Es lief gut für Ritthammer auf den ersten Bahnen am finalen Sonntag. Er zog als einer der Top 16 ins Finale ein. Nach einem gelochten Bunkerschlag und zwei Birdies war der Deutsche zunächst an der Spitze der Rangliste. Doch dann musste das Turnier wegen eines Gewitters unterbrochen werden. Es fehlten die letzten Bahnen, an denen die Spieler das Turnier hätten entscheiden können.
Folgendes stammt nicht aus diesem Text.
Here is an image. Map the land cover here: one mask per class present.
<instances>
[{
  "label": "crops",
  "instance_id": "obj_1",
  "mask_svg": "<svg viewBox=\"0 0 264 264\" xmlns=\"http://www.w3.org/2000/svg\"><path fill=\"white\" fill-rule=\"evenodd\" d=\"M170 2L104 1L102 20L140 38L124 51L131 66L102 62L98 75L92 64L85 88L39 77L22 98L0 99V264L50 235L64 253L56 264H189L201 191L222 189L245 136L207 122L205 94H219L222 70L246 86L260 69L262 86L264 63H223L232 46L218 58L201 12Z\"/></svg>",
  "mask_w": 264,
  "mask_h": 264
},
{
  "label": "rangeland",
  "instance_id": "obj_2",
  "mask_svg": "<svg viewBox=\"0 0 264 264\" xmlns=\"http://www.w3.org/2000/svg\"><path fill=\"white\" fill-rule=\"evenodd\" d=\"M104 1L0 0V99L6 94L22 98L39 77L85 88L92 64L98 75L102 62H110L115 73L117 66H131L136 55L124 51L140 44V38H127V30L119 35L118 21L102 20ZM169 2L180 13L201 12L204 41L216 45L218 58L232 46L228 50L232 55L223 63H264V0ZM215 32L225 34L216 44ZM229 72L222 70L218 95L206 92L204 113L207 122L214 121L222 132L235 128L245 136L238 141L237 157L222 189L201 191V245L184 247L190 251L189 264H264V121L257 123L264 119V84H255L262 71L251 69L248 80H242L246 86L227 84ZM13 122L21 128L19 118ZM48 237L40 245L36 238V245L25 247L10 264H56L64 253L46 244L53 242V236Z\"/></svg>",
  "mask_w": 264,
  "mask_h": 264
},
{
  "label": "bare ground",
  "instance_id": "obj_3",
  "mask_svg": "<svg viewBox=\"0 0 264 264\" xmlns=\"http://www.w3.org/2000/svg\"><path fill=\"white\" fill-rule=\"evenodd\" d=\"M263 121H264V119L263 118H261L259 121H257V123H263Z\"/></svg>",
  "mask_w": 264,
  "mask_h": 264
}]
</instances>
Robert MacIntyre holte am Finaltag auf und durfte die Trophäe des Cyprus Showdown mit nach Hause nehmen.

Die Pause sollte Ritthammer kein Glück bringen. Noch vor der Unterbrechung kassierte der Deutsche ein Bogey, auf das nach der Pause ein weiteres folgte. Damit fiel er zurück auf den neunten Rang und musste sich in der Endwertung damit zufriedengeben. Es ist die erste Top-Ten-Platzierung in dieser Saison für den Deutschen, der mit Sicherheit gestärkt und mit Vorfreude auf die kommenden Turniere aus dem Wochenende geht.

MacIntyre holt seinen ersten Tour-Titel

Nach der Unterbrechung sah es zunächst gut aus für Masahiro Kawamura. Doch MacIntyre startete eine Aufholjagd und zog mit dem Japaner gleich. Er verpasste das Hole-in-One nur knapp und schob sich mit dem Birdie am 18. in der Endwertung an Kawamura vorbei. Dieser liegt mit einem Schlag mehr auf dem zweiten Platz. Hinter MacIntyre und Kawamura reihte sich Jorge Camillo mit 5 unter Par ein.

Nach dem zweiten Spieltag durften wegen des neuen Formats des Cyprus Showdown nur noch die Top 32 weiterspielen. Sebastian Heisele und Max Kieffer verpassten den Einzug in den dritten Spieltag um wenige Schläge.